So if open relay are bad, then what is the proper way to have things setup?

For the most part there are two different ways that email server are setup to be closed relays.

First off most email servers can easily be configured to only accept email from client software from specific IP addresses. This allows the email server to accept anything from any IP address on the Internal network, while rejecting anything from the outside world. When receiving email from another email server the receiving server should only accept email for a list of known email domains. This is usually a pretty short list.

The second way is to have the email user authenticate themselves before the email will be sent. This is a handy thing to do if you have users with laptops outside of your office that will be sending email as though they were inside you office. This is also nearly mandatory for anyone who is considering implementing SPF on their server and domain.

July 31st, 2004

The Open Relay problem

I don’t even know how many time this problem has been brought up or how many articles have been written about this, but it never seems to get fixed. That problem being Open Relays.

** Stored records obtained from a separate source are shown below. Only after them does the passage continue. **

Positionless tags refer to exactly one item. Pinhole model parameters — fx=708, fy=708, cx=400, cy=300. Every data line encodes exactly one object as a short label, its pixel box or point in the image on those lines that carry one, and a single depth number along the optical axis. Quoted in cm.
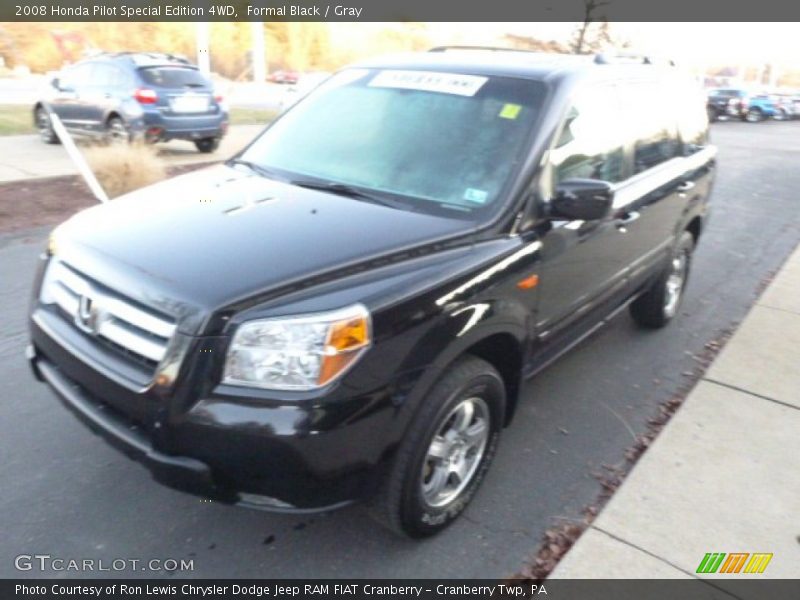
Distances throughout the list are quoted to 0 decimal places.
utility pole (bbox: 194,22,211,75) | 2377
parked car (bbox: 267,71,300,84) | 4839
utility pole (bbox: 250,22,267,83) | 4338
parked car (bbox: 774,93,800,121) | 3556
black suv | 237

An open relay is an email server that will send email from any client software anywhere on the Internet. When the Internet was first designed this was not a concern. In fact this was most likely a very useful feature, if your mail server was down you could send you email through someone else’s. Easy, convenient and completely insecure :-)

Once the Internet was converted to be used as a commercial environment this became a problem. Now any person with a computer can send a million email message to an email server that is an open relay and then the resources of that server are used and abused to send out those messages.

To make this a bit clearer, if a spammer sent one 100Kb message to an open relay and it was destined to go to one million people, then that 100Kb message would be sent out 1,000,000 times. So the spammer send out 100Kb of data and the abused email server sent out 100,000,000Kb or 100,000MB of data.

Not only does the person who owns the open relay get taken advantage of, but now the people who have been sent those spam massages have another piece of spam to deal with.